The government is also looking to roll out a national coronavirus contact-tracing app, which may present further challenges for cyber-security. The very nature of this mobile app, responding to the user’s proximity to other people and recording symptoms of coronavirus, has raised alarm bells about the data recorded and how this might be stored. According to the app’s website, it will not hold personal information, nor will it track the location of its users. However, according to the government’s Joint Committee on Human Rights, these assurances are not enforceable under current data protection legislation and further protections must be put in place before the application can be rolled out nationally. As the committee’s chairman, Harriet Harman, stated, “the contact-tracing app involves unprecedented data gathering” and thus requires new legislation which states how data will be processed, stored and accessed. The committee has also called for the creation of a Digital Contact Tracing Human Rights Commissioner to oversee the data and human rights protection elements of the app and has argued that the powers held by this officer should also be set out in the law.

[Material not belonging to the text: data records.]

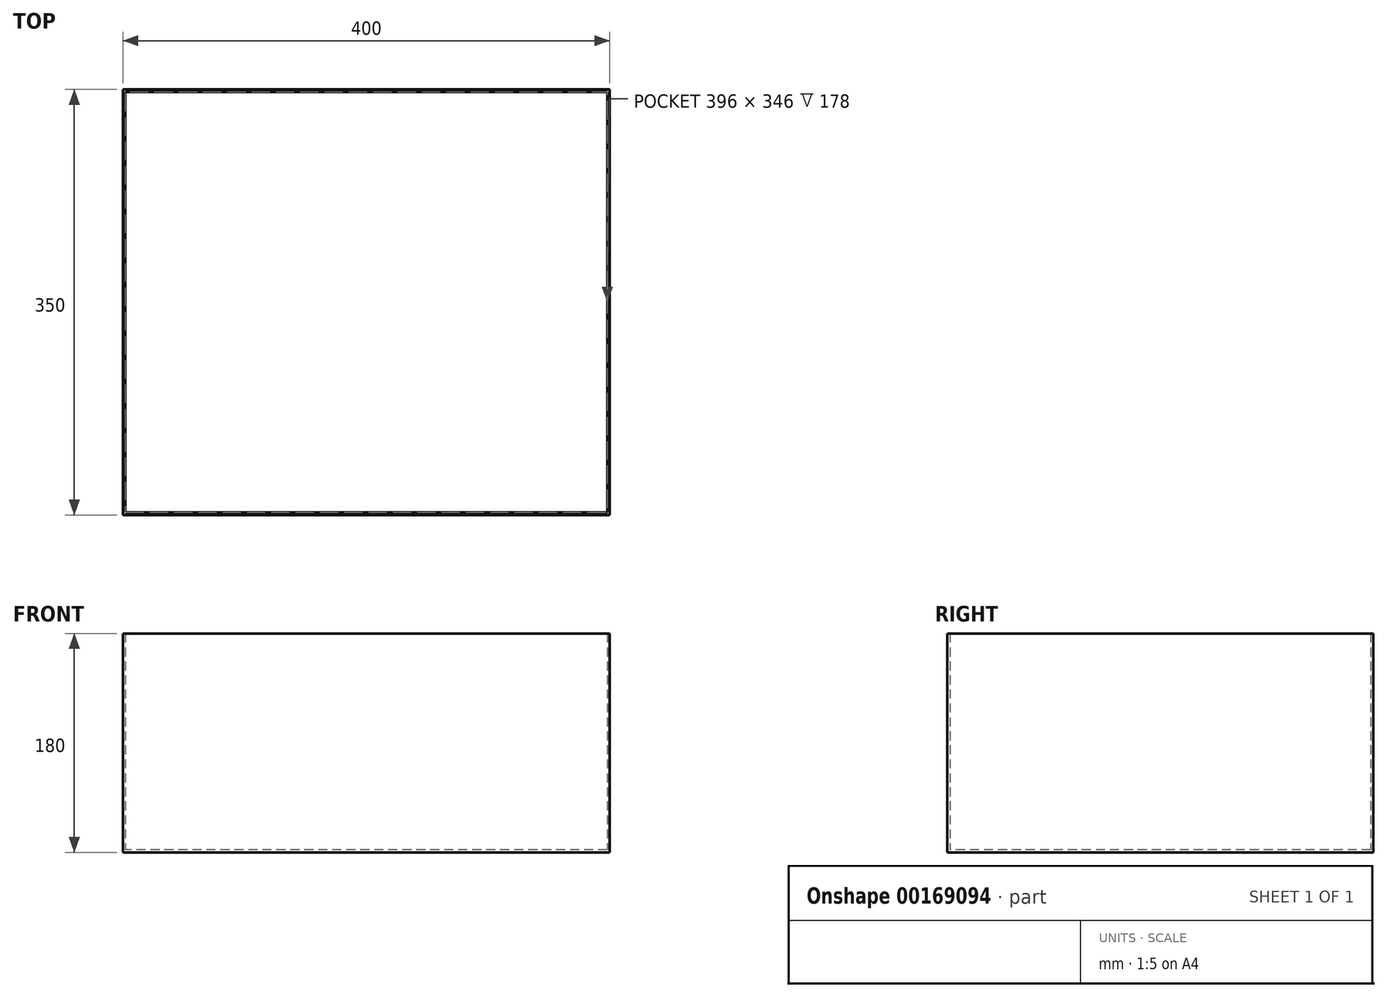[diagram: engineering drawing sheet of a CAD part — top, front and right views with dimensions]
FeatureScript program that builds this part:
annotation { "Feature Type Name" : "Feature", "Feature Type Description" : "" }
export const myFeature = defineFeature(function(context is Context, id is Id, definition is map)
    precondition{}
    {
        {
            var Q0;
            Q0=qCreatedBy(makeId("Top.planeOp"),FACE);
            var sketch = newSketch(context, id + "F0", { "sketchPlane" : qUnion([Q0])});
            skLineSegment(sketch, "E0.bottom", {"start": v(200, -175) * mm, "end": v(-200, -175) * mm});
            skLineSegment(sketch, "E0.top", {"start": v(200, 175) * mm, "end": v(-200, 175) * mm});
            skLineSegment(sketch, "E0.left", {"start": v(200, -175) * mm, "end": v(200, 175) * mm});
            skLineSegment(sketch, "E0.right", {"start": v(-200, -175) * mm, "end": v(-200, 175) * mm});
            skPoint(sketch, "E0.middle", {"position": v(0, 0) * mm});
            skLineSegment(sketch, "E1.bottom", {"start": v(198, 173) * mm, "end": v(-198, 173) * mm});
            skLineSegment(sketch, "E1.top", {"start": v(198, -173) * mm, "end": v(-198, -173) * mm});
            skLineSegment(sketch, "E1.left", {"start": v(198, 173) * mm, "end": v(198, -173) * mm});
            skLineSegment(sketch, "E1.right", {"start": v(-198, 173) * mm, "end": v(-198, -173) * mm});
            skSolve(sketch);
        }
        {
            var Q0;
            Q0 = qSketchRegion(id + "F0", true);
            extrude(context, id + "F1", {"entities" : qUnion([Q0]), "depth" : 180 * mm});
        }
        {
            var Q0;
            Q0=makeQuery(id+"F0.imprint","IMPRINT",FACE,{"disambiguationData":[TD([[makeQuery(id+"F0.imprint","IMPRINT",EDGE,{"derivedFrom":sQuery(id+"F0.wireOp",EDGE,"E1.bottom")}),1.0]])]});
            extrude(context, id + "F2", {"entities" : qUnion([Q0]), "operationType" : NewBodyOperationType.ADD, "depth" : 2 * mm});
        }
    });
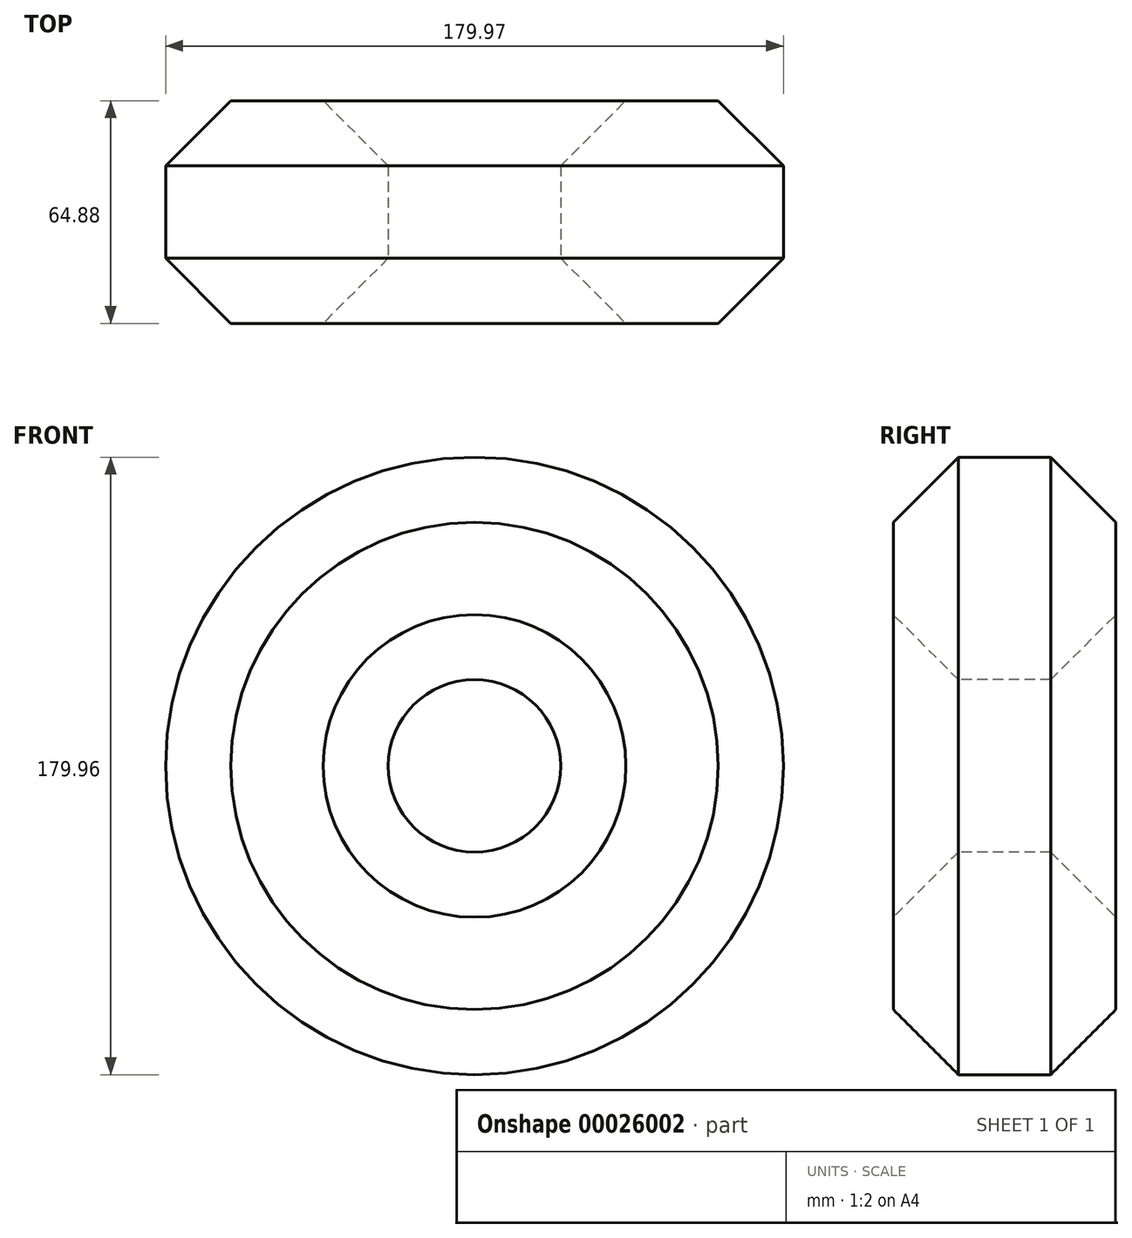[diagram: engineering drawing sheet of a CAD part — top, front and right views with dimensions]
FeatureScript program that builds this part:
annotation { "Feature Type Name" : "Feature", "Feature Type Description" : "" }
export const myFeature = defineFeature(function(context is Context, id is Id, definition is map)
    precondition{}
    {
        {
            var Q0;
            Q0=qCreatedBy(makeId("Top.planeOp"),FACE);
            var sketch = newSketch(context, id + "F0", { "sketchPlane" : qUnion([Q0])});
            skCircle(sketch, "E0.cCircle", {"center": v(13.26, 0) * mm, "radius": 32.44 * mm, "construction": true});
            skLineSegment(sketch, "E0.0", {"start": v(45.7, 13.44) * mm, "end": v(45.7, -13.44) * mm});
            skLineSegment(sketch, "E0.1", {"start": v(45.7, -13.44) * mm, "end": v(26.7, -32.44) * mm});
            skLineSegment(sketch, "E0.2", {"start": v(26.7, -32.44) * mm, "end": v(-0.18, -32.44) * mm});
            skLineSegment(sketch, "E0.3", {"start": v(-0.18, -32.44) * mm, "end": v(-19.18, -13.44) * mm});
            skLineSegment(sketch, "E0.4", {"start": v(-19.18, -13.44) * mm, "end": v(-19.18, 13.44) * mm});
            skLineSegment(sketch, "E0.5", {"start": v(-19.18, 13.44) * mm, "end": v(-0.18, 32.44) * mm});
            skLineSegment(sketch, "E0.6", {"start": v(-0.18, 32.44) * mm, "end": v(26.7, 32.44) * mm});
            skLineSegment(sketch, "E0.7", {"start": v(26.7, 32.44) * mm, "end": v(45.7, 13.44) * mm});
            skPoint(sketch, "E0.0.midPoint", {"position": v(45.7, 0) * mm});
            skLineSegment(sketch, "E1", {"start": v(-44.28, -70.17) * mm, "end": v(-44.28, 69.98) * mm});
            skSolve(sketch);
        }
        {
            var Q0;
            Q0 = qSketchRegion(id + "F0", true);
            var Q1;
            Q1=sQuery(id+"F0.wireOp",EDGE,"E1");
            revolve(context, id + "F1", {"entities" : qUnion([Q0]), "axis" : qUnion([Q1]), "revolveType" : RevolveType.FULL});
        }
    });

Having initially aimed for a national roll-out in mid-May, the app continues to be in the stages of its first trial in the Isle of Wight and, speaking on May 18, Downing Street said it has not ruled out a different version of the app. Whilst the current app follows a centralised system, other countries, such as Germany and Italy, are working with tech companies Google and Apple on a more decentralised model. Given that the outsourcing firm, Serco, has already leaked the email addresses of 300 contact tracers, there may be fears about the security risks posed by working with larger and more significant partners. In what form the app will ultimately be introduced, and how involved third parties may be, is unclear. However, as a strategy which relies upon the app’s use by a significant portion of the population, it is certain that necessary precautions must be taken to protect users from further security risks.
Many law firms and consulting firms have acknowledged these various risks in blogs and articles, and have undoubtedly warned their clients about the threats they face during this period. As Dominic Raab stated, “we expect this kind of predatory criminal behaviour to continue and evolve over the coming weeks and months ahead”. Various legislation from the Computer Misuse Act 1990 and the Investigatory Powers Act 2016 to the Data Protection Act 2018 already exists to protect individuals online. However, as recent months have shown, responding to these threats also requires the vigilance of individuals and the diligence of multiple government bodies; adapting to new challenges as and when they emerge will be crucial.